Region labeling records

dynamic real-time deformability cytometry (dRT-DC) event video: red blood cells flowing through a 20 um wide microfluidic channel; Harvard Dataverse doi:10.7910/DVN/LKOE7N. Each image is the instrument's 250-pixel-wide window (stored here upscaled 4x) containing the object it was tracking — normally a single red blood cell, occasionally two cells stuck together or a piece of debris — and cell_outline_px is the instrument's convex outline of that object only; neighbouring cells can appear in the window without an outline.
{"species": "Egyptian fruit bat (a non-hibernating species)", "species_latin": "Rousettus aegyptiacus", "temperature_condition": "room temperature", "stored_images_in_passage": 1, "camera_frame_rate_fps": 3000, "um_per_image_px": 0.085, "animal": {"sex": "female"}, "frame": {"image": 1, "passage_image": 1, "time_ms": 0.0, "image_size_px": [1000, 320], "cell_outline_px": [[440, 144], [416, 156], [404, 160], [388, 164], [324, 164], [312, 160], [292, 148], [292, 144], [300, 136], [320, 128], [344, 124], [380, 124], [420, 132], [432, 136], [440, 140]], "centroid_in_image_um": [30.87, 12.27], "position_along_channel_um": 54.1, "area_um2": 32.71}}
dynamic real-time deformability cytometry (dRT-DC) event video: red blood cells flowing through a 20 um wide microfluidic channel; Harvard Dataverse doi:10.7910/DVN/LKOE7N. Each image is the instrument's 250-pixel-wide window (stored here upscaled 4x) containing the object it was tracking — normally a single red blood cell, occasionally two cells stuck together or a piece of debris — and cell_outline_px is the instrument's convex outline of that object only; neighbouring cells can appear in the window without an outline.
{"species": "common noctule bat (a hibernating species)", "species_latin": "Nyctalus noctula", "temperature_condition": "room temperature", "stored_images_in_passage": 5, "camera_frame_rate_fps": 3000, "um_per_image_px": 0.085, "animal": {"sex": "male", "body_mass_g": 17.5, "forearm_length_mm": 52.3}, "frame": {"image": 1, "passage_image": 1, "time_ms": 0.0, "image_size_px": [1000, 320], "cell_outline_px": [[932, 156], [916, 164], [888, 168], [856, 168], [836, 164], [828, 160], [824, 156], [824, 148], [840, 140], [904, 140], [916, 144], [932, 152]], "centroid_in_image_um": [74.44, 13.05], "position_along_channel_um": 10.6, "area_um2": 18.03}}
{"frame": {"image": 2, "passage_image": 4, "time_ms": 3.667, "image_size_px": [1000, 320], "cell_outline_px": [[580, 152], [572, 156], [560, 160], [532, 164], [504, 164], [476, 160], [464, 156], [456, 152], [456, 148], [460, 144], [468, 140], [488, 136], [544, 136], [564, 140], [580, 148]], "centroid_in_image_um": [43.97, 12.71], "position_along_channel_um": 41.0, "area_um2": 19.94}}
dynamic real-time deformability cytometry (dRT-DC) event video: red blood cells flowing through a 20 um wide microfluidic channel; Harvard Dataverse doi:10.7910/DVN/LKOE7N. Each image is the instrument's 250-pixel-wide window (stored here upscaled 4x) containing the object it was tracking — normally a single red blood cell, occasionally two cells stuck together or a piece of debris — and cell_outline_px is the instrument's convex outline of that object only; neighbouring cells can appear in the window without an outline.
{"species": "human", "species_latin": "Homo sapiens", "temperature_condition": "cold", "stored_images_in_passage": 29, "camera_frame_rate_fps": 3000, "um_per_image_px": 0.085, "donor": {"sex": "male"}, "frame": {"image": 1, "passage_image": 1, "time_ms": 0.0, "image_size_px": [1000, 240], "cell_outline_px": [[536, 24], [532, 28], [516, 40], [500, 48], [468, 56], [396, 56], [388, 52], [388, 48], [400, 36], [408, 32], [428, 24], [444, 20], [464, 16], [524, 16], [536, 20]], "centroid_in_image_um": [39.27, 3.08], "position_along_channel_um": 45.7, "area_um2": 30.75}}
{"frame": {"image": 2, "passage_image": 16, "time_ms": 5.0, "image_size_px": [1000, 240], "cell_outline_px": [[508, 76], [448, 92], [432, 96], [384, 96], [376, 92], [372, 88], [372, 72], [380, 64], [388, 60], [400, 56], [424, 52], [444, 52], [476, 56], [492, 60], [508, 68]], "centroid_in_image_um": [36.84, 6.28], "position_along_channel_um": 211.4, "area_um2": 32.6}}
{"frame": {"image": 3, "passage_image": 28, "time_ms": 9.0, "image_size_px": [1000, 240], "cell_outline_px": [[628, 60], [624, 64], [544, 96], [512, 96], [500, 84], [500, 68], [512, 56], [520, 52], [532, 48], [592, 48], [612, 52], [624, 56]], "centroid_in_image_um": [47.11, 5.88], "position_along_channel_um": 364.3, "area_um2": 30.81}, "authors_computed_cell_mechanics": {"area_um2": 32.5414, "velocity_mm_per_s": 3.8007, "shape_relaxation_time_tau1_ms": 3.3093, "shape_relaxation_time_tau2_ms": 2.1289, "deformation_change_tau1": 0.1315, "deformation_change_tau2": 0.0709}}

*The request*: Would you reproduce the material above in full, exactly as given?

*Result for this task*:
dynamic real-time deformability cytometry (dRT-DC) event video: red blood cells flowing through a 20 um wide microfluidic channel; Harvard Dataverse doi:10.7910/DVN/LKOE7N. Each image is the instrument's 250-pixel-wide window (stored here upscaled 4x) containing the object it was tracking — normally a single red blood cell, occasionally two cells stuck together or a piece of debris — and cell_outline_px is the instrument's convex outline of that object only; neighbouring cells can appear in the window without an outline.
{"species": "Egyptian fruit bat (a non-hibernating species)", "species_latin": "Rousettus aegyptiacus", "temperature_condition": "room temperature", "stored_images_in_passage": 1, "camera_frame_rate_fps": 3000, "um_per_image_px": 0.085, "animal": {"sex": "female"}, "frame": {"image": 1, "passage_image": 1, "time_ms": 0.0, "image_size_px": [1000, 320], "cell_outline_px": [[440, 144], [416, 156], [404, 160], [388, 164], [324, 164], [312, 160], [292, 148], [292, 144], [300, 136], [320, 128], [344, 124], [380, 124], [420, 132], [432, 136], [440, 140]], "centroid_in_image_um": [30.87, 12.27], "position_along_channel_um": 54.1, "area_um2": 32.71}}
dynamic real-time deformability cytometry (dRT-DC) event video: red blood cells flowing through a 20 um wide microfluidic channel; Harvard Dataverse doi:10.7910/DVN/LKOE7N. Each image is the instrument's 250-pixel-wide window (stored here upscaled 4x) containing the object it was tracking — normally a single red blood cell, occasionally two cells stuck together or a piece of debris — and cell_outline_px is the instrument's convex outline of that object only; neighbouring cells can appear in the window without an outline.
{"species": "common noctule bat (a hibernating species)", "species_latin": "Nyctalus noctula", "temperature_condition": "room temperature", "stored_images_in_passage": 5, "camera_frame_rate_fps": 3000, "um_per_image_px": 0.085, "animal": {"sex": "male", "body_mass_g": 17.5, "forearm_length_mm": 52.3}, "frame": {"image": 1, "passage_image": 1, "time_ms": 0.0, "image_size_px": [1000, 320], "cell_outline_px": [[932, 156], [916, 164], [888, 168], [856, 168], [836, 164], [828, 160], [824, 156], [824, 148], [840, 140], [904, 140], [916, 144], [932, 152]], "centroid_in_image_um": [74.44, 13.05], "position_along_channel_um": 10.6, "area_um2": 18.03}}
{"frame": {"image": 2, "passage_image": 4, "time_ms": 3.667, "image_size_px": [1000, 320], "cell_outline_px": [[580, 152], [572, 156], [560, 160], [532, 164], [504, 164], [476, 160], [464, 156], [456, 152], [456, 148], [460, 144], [468, 140], [488, 136], [544, 136], [564, 140], [580, 148]], "centroid_in_image_um": [43.97, 12.71], "position_along_channel_um": 41.0, "area_um2": 19.94}}
dynamic real-time deformability cytometry (dRT-DC) event video: red blood cells flowing through a 20 um wide microfluidic channel; Harvard Dataverse doi:10.7910/DVN/LKOE7N. Each image is the instrument's 250-pixel-wide window (stored here upscaled 4x) containing the object it was tracking — normally a single red blood cell, occasionally two cells stuck together or a piece of debris — and cell_outline_px is the instrument's convex outline of that object only; neighbouring cells can appear in the window without an outline.
{"species": "human", "species_latin": "Homo sapiens", "temperature_condition": "cold", "stored_images_in_passage": 29, "camera_frame_rate_fps": 3000, "um_per_image_px": 0.085, "donor": {"sex": "male"}, "frame": {"image": 1, "passage_image": 1, "time_ms": 0.0, "image_size_px": [1000, 240], "cell_outline_px": [[536, 24], [532, 28], [516, 40], [500, 48], [468, 56], [396, 56], [388, 52], [388, 48], [400, 36], [408, 32], [428, 24], [444, 20], [464, 16], [524, 16], [536, 20]], "centroid_in_image_um": [39.27, 3.08], "position_along_channel_um": 45.7, "area_um2": 30.75}}
{"frame": {"image": 2, "passage_image": 16, "time_ms": 5.0, "image_size_px": [1000, 240], "cell_outline_px": [[508, 76], [448, 92], [432, 96], [384, 96], [376, 92], [372, 88], [372, 72], [380, 64], [388, 60], [400, 56], [424, 52], [444, 52], [476, 56], [492, 60], [508, 68]], "centroid_in_image_um": [36.84, 6.28], "position_along_channel_um": 211.4, "area_um2": 32.6}}
{"frame": {"image": 3, "passage_image": 28, "time_ms": 9.0, "image_size_px": [1000, 240], "cell_outline_px": [[628, 60], [624, 64], [544, 96], [512, 96], [500, 84], [500, 68], [512, 56], [520, 52], [532, 48], [592, 48], [612, 52], [624, 56]], "centroid_in_image_um": [47.11, 5.88], "position_along_channel_um": 364.3, "area_um2": 30.81}, "authors_computed_cell_mechanics": {"area_um2": 32.5414, "velocity_mm_per_s": 3.8007, "shape_relaxation_time_tau1_ms": 3.3093, "shape_relaxation_time_tau2_ms": 2.1289, "deformation_change_tau1": 0.1315, "deformation_change_tau2": 0.0709}}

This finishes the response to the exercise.